Cancun, Mexico (CNN)It was an unusual scene, especially for two Mexican cities known more for beaches and tourism.

"We want justice!" shouted dozens of people gathered at dawn outside a state courthouse in the beach resort of Cancun on Thursday last week. The crowd, mostly activists, students and human rights attorneys, was pleasantly surprised when their numbers increased by the arrival of members of a bikers' club.
Several hours later, the same protesters showed up at another state courthouse in the nearby beach resort of Playa del Carmen, chanting the same message and adding another one: "No more impunity!"
In both cases, judges would hear evidence about the state's biggest human trafficking raid in years, involving women from as far as Argentina and Germany who were allegedly tricked into working as prostitutes.

An alleged scheme to bring women into Mexico

On the night of July 30, officers under the command of the Quintana Roo's State's Attorney's Office raided two buildings in Cancun and Playa del Carmen.
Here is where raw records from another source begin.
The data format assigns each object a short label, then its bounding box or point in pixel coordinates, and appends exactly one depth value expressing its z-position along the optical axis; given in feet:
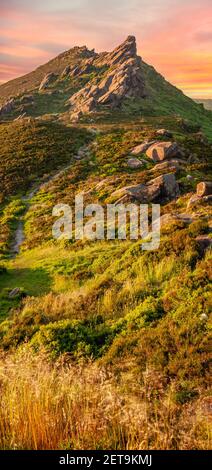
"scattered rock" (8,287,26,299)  54.54
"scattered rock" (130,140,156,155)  150.69
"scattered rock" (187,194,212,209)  71.61
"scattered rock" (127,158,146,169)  135.68
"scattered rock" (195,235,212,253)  47.29
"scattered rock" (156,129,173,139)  172.95
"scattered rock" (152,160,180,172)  119.14
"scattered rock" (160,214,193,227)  59.38
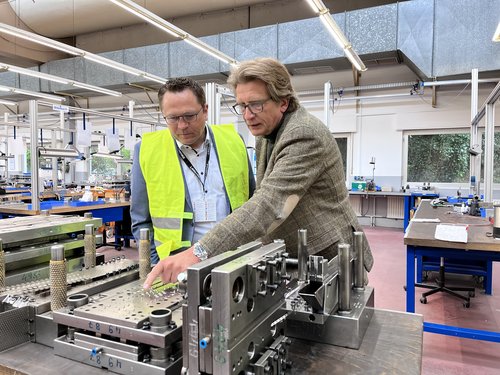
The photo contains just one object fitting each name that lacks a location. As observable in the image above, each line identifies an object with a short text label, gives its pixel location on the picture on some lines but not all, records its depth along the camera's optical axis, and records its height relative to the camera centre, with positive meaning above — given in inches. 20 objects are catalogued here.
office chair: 119.2 -37.8
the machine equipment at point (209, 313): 22.5 -10.7
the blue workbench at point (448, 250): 77.4 -16.0
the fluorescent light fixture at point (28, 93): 225.9 +53.6
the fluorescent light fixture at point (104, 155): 194.1 +10.9
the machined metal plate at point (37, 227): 46.2 -7.0
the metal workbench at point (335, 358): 28.2 -15.0
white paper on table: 79.0 -12.3
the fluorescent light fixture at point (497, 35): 93.9 +36.3
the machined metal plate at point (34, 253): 45.8 -10.0
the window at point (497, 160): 248.7 +11.7
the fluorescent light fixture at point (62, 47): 133.6 +54.2
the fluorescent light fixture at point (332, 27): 125.2 +58.0
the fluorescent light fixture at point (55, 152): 127.5 +8.2
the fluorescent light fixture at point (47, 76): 179.7 +54.1
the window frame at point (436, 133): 249.0 +20.2
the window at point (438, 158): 255.1 +13.7
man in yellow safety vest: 53.2 +0.0
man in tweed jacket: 33.3 +0.0
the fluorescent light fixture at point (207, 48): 161.6 +59.9
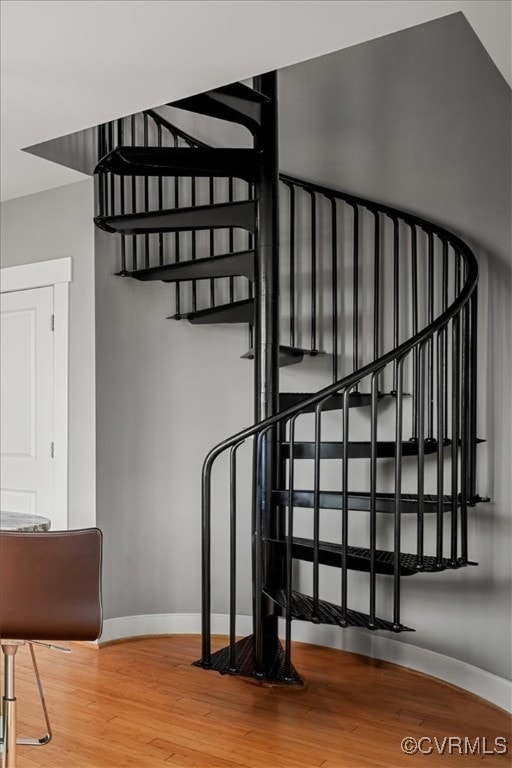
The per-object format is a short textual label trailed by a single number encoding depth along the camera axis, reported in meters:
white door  4.27
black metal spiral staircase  2.97
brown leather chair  2.17
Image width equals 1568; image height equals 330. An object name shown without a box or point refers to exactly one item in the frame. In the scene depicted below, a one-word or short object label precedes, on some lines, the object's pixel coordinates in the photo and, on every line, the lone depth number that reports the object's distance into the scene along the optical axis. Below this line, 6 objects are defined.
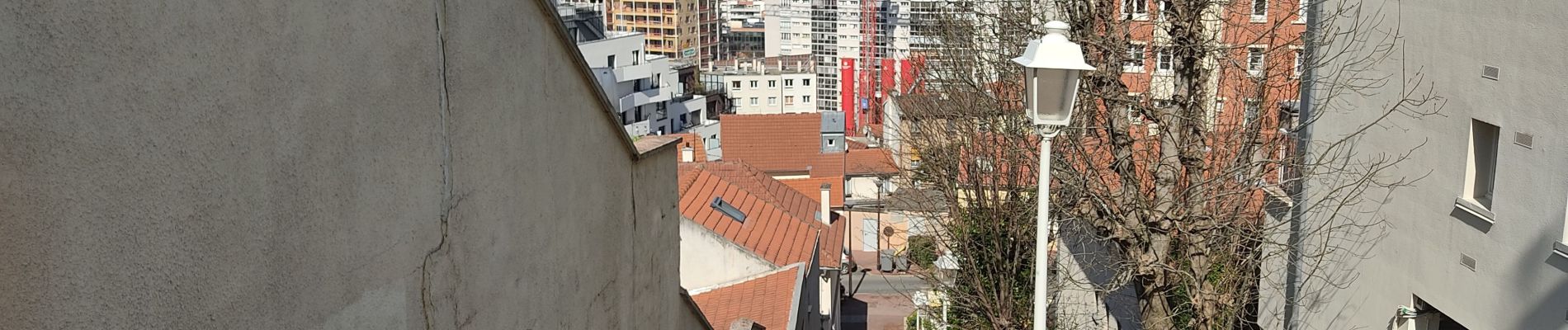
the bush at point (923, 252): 22.83
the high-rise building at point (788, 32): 190.62
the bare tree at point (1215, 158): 10.79
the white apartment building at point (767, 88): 114.62
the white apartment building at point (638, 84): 73.44
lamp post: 5.68
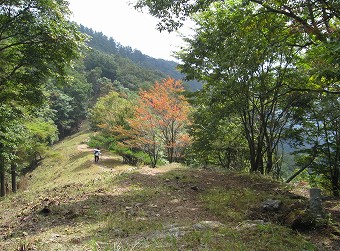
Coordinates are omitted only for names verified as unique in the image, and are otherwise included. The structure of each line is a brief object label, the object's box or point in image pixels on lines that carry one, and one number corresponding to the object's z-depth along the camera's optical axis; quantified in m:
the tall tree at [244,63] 8.91
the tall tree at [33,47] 8.77
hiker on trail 28.48
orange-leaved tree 20.75
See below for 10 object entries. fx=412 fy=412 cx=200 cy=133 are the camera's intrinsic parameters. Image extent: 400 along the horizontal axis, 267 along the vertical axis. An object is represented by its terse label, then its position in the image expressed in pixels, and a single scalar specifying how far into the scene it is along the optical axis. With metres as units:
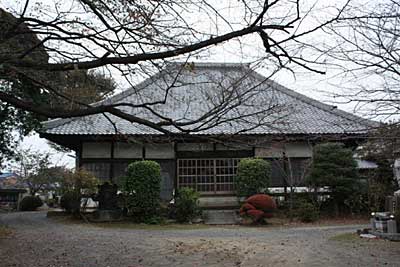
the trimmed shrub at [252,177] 14.91
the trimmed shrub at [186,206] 14.10
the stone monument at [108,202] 14.34
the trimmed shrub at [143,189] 13.90
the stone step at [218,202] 15.88
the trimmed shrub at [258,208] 13.41
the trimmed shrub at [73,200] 14.55
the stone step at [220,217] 14.25
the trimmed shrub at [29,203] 25.72
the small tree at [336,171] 14.38
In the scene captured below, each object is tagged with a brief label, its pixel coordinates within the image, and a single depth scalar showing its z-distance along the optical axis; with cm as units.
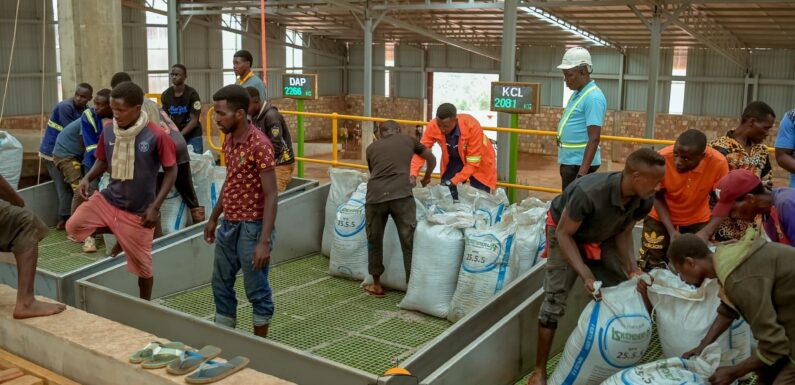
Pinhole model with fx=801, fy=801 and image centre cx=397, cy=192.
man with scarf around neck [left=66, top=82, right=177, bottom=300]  520
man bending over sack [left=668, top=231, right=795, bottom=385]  317
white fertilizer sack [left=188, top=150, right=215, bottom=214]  761
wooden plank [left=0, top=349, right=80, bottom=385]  415
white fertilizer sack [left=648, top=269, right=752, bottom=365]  437
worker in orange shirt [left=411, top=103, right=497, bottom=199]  670
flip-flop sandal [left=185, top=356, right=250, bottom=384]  371
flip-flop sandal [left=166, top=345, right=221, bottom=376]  380
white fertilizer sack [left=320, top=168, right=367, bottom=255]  698
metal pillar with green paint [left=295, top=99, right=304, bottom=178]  933
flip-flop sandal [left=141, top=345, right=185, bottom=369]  386
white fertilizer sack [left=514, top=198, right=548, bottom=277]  562
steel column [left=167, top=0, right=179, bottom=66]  1937
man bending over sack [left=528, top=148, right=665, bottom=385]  402
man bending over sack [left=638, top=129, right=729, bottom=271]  464
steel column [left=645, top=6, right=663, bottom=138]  1741
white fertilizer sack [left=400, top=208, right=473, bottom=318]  572
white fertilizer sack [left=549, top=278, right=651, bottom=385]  423
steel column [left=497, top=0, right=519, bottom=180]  1281
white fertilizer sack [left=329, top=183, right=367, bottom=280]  651
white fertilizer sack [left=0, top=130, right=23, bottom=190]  806
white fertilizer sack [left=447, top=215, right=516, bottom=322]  544
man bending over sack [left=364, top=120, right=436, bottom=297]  594
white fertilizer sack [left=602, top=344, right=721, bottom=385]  382
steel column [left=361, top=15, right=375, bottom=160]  2081
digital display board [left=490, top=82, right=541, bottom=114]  785
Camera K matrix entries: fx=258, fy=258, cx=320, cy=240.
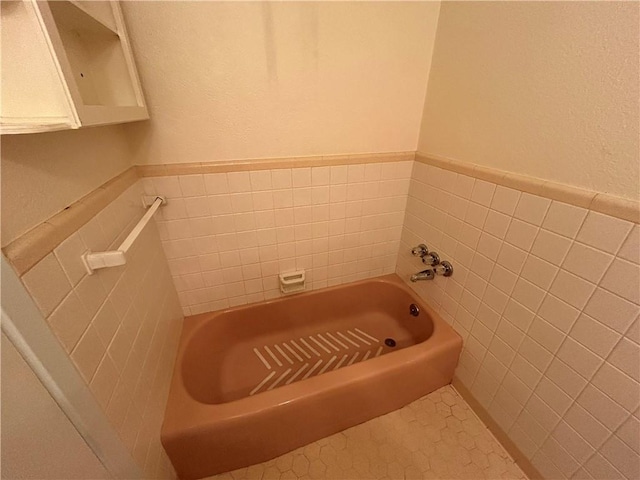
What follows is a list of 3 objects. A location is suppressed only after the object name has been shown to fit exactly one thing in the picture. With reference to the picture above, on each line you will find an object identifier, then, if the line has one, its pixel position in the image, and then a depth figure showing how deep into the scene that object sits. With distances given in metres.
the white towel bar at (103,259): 0.58
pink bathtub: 0.94
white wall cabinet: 0.42
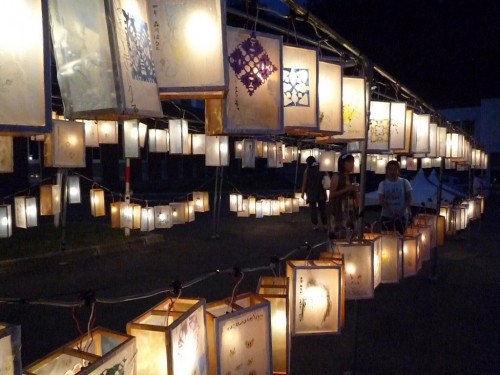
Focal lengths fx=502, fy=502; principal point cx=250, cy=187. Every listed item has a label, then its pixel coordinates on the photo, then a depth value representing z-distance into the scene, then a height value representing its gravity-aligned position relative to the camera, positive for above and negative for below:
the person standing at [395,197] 7.72 -0.82
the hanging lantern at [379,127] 5.43 +0.18
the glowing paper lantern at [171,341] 2.20 -0.88
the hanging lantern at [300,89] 3.55 +0.40
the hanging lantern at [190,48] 2.64 +0.52
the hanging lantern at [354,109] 4.53 +0.32
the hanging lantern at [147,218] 10.62 -1.51
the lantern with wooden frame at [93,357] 1.95 -0.86
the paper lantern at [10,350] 1.82 -0.74
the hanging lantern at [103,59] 2.20 +0.40
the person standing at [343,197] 7.27 -0.79
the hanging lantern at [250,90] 3.03 +0.35
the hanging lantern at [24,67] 1.87 +0.31
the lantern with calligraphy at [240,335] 2.61 -1.02
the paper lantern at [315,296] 3.59 -1.10
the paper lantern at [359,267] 4.22 -1.03
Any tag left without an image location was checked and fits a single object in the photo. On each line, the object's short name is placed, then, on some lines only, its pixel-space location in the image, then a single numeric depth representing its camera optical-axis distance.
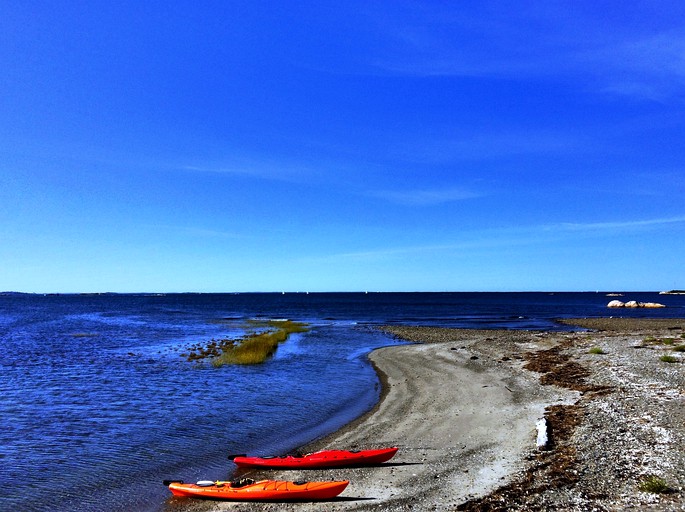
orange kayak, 12.66
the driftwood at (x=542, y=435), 15.54
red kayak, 15.09
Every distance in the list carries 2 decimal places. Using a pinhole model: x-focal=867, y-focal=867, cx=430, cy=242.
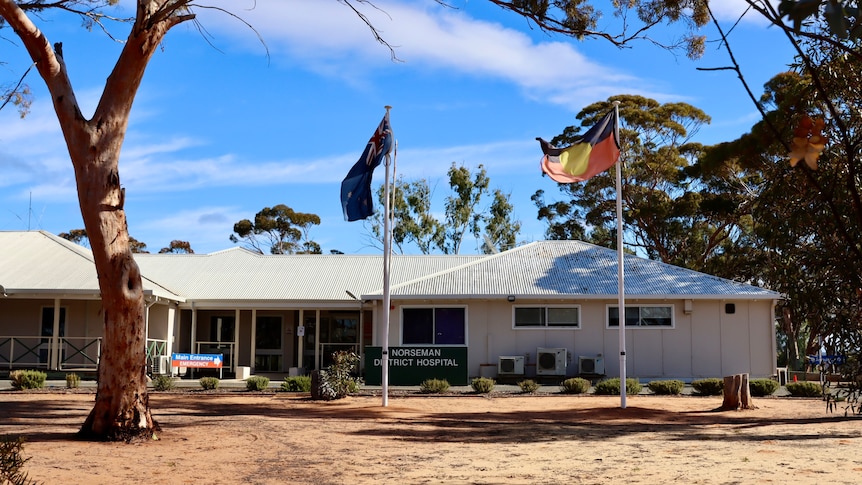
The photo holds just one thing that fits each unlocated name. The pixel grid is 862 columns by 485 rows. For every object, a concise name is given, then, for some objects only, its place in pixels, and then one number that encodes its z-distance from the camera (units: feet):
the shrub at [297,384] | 66.54
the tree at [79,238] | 175.32
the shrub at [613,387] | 66.64
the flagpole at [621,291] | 53.57
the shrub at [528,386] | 68.64
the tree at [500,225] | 159.84
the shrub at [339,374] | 59.98
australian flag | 54.54
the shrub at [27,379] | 66.18
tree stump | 53.98
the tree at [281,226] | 170.60
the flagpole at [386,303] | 54.80
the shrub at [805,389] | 66.33
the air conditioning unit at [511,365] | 80.07
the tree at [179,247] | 181.98
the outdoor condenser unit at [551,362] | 79.71
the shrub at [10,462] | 18.57
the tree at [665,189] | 123.65
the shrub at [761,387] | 65.32
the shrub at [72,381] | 68.59
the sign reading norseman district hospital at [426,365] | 69.15
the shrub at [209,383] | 69.26
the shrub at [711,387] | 66.85
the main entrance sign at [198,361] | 78.33
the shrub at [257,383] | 67.51
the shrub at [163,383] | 67.25
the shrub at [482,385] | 67.92
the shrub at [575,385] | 68.28
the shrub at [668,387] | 66.74
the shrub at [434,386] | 67.56
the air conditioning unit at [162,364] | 82.99
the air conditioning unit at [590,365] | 79.61
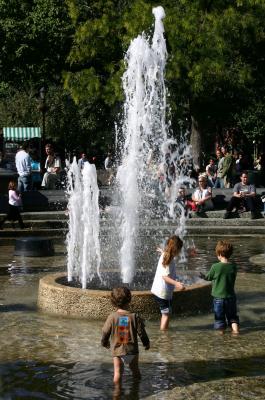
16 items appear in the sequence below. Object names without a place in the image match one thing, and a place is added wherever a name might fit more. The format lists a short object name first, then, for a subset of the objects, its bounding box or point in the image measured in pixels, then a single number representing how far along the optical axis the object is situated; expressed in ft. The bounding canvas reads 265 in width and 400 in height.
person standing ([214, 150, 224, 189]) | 92.47
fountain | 38.55
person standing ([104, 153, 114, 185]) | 98.54
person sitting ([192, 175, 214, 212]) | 78.98
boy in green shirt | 35.24
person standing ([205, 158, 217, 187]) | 89.32
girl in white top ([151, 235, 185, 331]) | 35.22
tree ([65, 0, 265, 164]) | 113.29
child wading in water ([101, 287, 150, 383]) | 26.84
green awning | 174.19
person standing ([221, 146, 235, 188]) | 93.97
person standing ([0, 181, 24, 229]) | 72.13
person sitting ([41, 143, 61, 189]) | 93.76
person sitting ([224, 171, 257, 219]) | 76.89
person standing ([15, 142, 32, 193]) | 84.74
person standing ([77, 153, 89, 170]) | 107.86
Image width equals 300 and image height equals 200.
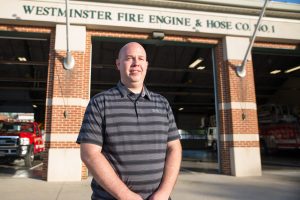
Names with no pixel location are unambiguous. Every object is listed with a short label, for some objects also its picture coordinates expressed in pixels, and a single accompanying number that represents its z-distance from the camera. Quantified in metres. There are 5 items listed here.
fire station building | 9.63
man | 2.21
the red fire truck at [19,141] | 12.29
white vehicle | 29.75
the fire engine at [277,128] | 19.25
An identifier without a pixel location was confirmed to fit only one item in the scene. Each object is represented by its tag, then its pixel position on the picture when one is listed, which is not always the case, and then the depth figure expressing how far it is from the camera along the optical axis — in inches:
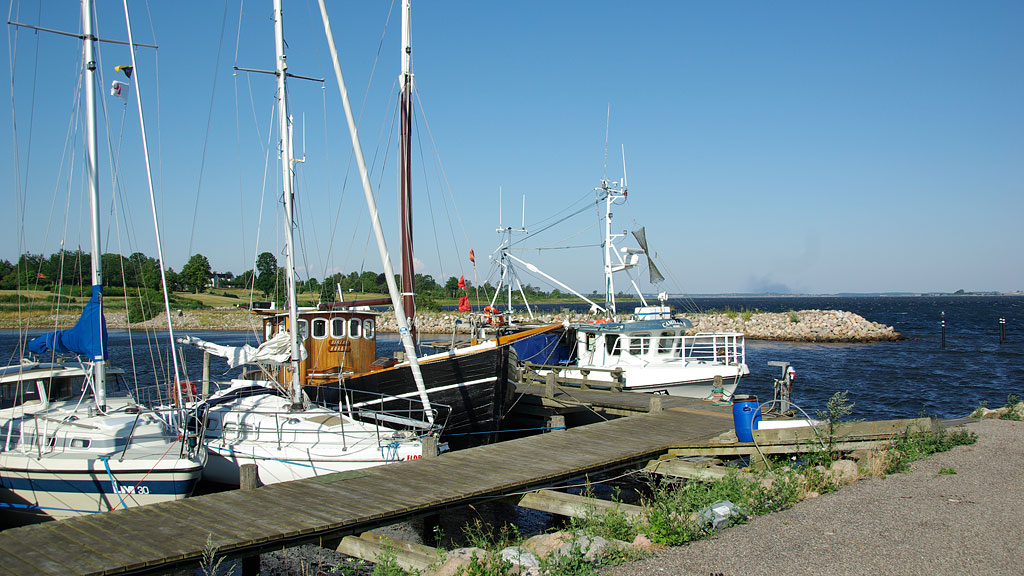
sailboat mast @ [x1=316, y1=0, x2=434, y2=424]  516.7
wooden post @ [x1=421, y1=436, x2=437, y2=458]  493.7
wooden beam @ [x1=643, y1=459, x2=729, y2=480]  448.5
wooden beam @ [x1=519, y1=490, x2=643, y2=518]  364.1
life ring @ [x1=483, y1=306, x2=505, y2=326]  1040.2
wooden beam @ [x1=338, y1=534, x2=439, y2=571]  309.3
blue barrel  496.4
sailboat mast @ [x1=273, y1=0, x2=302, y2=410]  577.3
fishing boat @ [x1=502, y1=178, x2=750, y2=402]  927.7
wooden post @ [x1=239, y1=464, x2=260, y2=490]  402.6
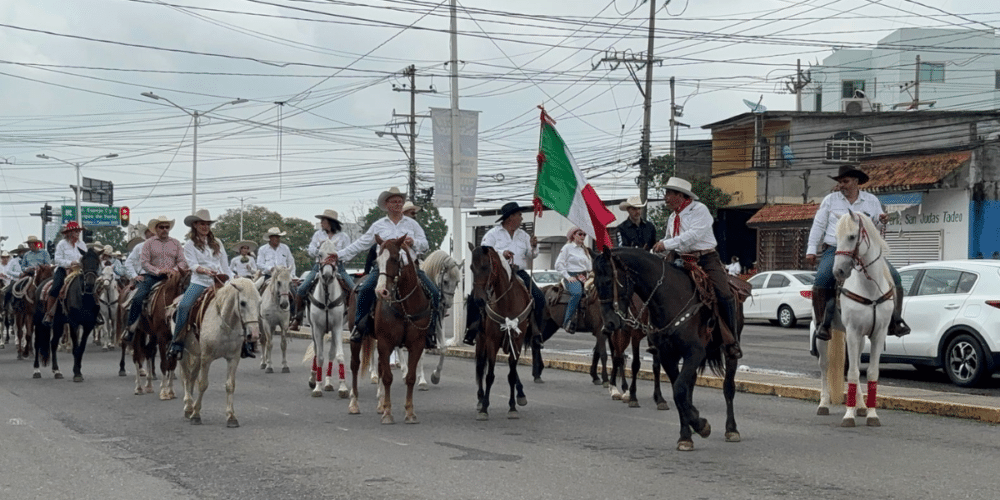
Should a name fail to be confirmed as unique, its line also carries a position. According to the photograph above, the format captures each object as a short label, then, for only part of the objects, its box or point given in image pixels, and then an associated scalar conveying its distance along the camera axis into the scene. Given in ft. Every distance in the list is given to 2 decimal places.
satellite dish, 199.50
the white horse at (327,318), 52.90
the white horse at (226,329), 41.47
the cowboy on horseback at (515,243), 46.29
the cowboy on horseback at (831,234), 41.04
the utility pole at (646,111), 140.15
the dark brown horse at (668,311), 33.47
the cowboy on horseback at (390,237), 43.39
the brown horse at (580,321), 53.06
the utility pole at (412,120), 205.67
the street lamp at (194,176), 168.96
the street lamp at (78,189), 228.02
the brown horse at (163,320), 49.65
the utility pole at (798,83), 208.54
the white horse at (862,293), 38.52
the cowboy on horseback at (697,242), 35.64
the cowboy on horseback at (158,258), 51.08
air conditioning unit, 178.19
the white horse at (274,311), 57.06
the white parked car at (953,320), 50.08
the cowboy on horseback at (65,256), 66.54
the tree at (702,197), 168.25
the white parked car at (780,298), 111.75
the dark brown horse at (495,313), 42.34
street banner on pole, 85.76
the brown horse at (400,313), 41.09
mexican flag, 44.04
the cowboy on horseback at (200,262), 44.80
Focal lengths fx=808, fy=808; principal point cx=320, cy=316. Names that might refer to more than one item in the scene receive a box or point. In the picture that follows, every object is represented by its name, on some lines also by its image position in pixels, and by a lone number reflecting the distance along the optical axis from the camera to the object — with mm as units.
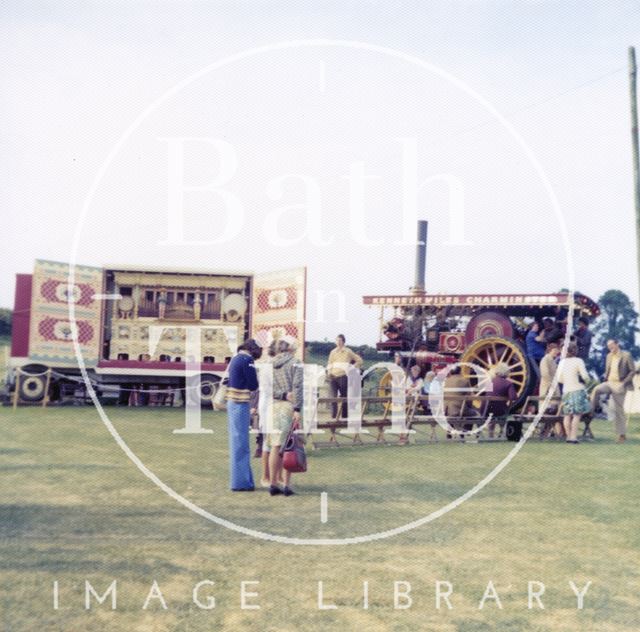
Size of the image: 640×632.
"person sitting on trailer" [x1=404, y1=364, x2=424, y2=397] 14091
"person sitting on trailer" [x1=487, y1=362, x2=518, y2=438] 12727
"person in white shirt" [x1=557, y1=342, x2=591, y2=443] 12039
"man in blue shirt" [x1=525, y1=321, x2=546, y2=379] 15252
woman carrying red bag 7359
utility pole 14750
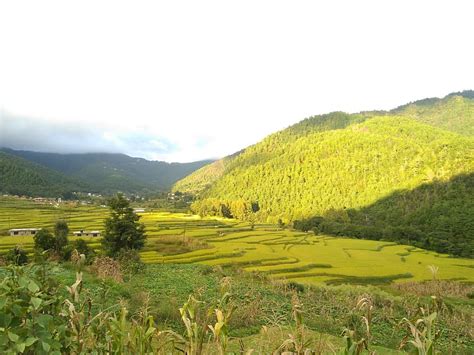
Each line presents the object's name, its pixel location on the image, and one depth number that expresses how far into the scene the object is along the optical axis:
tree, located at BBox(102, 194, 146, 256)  32.03
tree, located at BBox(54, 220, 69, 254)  29.40
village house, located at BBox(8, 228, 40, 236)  45.01
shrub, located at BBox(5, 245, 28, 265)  22.75
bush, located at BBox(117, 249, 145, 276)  18.91
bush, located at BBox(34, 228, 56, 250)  28.78
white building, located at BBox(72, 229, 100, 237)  48.11
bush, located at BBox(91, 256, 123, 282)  15.80
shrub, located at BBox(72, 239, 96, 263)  27.28
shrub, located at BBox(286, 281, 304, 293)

They ultimately detained 13 people, twelve of whom were later arraigned on charges of human trafficking, among others.
According to Quintana Roo state Attorney General Óscar Montes de Oca, the suspects had held dozens of women in captivity, many from foreign countries.
"They advertised as a spa business; but in reality, there were sexual acts happening in those two places where women were being exploited," Montes de Oca told CNN in an interview. Though they advertised separately, the two locations are believed to have been run by the same people, the state's attorney's office said.